■ Exercise aim ■
Name every Angular module, directive, or class that the Angular forms text mentions by name.

■ Extract ■
Angular supports two design approaches for interactive forms. You can build forms by writing templates using Angular template syntax and directives with the form-specific directives and techniques described in this tutorial, or you can use a reactive (or model-driven) approach to build forms.

Template-driven forms are suitable for small or simple forms, while reactive forms are more scalable and suitable for complex forms. For a comparison of the two approaches, see Introduction to Forms

Template-driven forms rely on directives defined in the FormsModule.

  • The NgModel directive reconciles value changes in the attached form element with changes in the data model, allowing you to respond to user input with input validation and error handling.

  • The NgForm directive creates a top-level FormGroup instance and binds it to a <form> element to track aggregated form value and validation status. As soon as you import FormsModule, this directive becomes active by default on all <form> tags. You don’t need to add a special selector.

■ Information shown ■
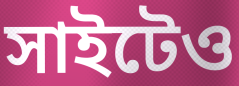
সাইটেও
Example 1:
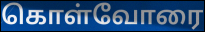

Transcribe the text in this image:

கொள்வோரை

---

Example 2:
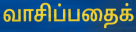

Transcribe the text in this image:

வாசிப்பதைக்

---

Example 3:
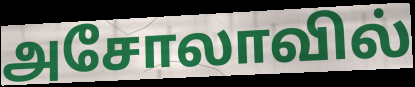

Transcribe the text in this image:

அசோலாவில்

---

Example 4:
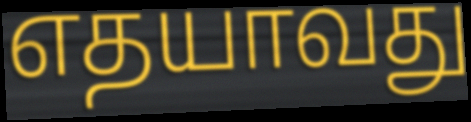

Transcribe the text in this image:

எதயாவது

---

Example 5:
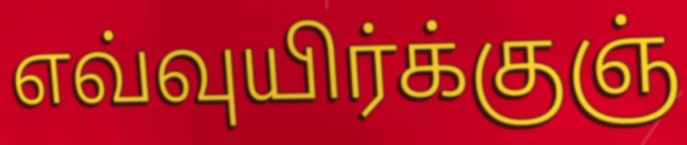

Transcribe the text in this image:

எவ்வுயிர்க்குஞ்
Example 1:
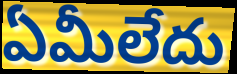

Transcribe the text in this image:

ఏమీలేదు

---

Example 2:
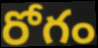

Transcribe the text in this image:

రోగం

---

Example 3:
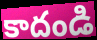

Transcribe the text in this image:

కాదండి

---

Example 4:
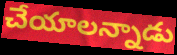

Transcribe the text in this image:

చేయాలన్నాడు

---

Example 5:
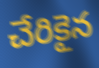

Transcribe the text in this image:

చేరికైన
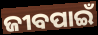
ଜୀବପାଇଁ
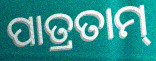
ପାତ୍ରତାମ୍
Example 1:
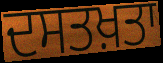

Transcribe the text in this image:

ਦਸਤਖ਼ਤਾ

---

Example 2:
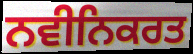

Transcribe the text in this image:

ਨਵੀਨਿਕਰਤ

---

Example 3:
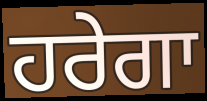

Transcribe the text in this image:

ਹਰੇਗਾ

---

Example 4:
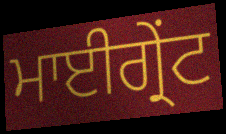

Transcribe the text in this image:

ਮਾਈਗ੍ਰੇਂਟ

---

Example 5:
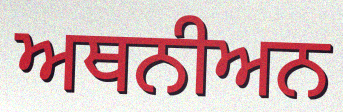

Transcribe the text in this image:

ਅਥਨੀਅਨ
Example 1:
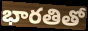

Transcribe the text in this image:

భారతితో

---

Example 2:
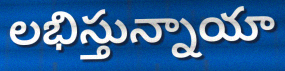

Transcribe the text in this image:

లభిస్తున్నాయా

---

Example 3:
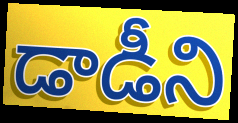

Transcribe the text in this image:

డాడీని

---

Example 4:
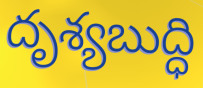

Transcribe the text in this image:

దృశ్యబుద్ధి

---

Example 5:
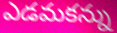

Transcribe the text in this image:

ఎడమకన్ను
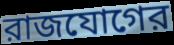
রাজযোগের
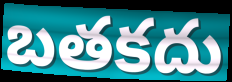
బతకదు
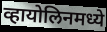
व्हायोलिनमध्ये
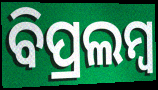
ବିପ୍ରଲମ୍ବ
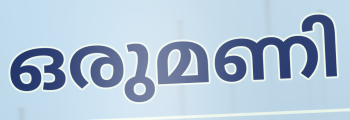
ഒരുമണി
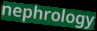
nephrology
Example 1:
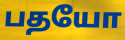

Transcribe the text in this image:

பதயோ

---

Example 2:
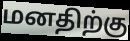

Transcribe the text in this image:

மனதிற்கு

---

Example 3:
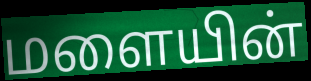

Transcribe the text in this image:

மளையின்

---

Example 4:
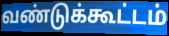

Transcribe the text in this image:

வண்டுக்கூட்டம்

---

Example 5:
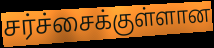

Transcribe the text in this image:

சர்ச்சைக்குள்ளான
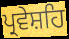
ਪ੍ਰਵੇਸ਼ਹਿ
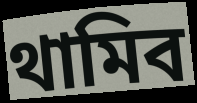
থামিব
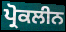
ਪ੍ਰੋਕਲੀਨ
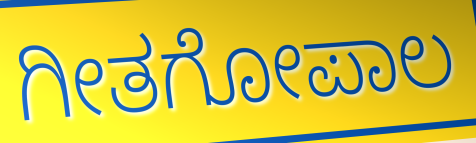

■ Full answer ■
FormsModule, NgModel, NgForm, FormGroup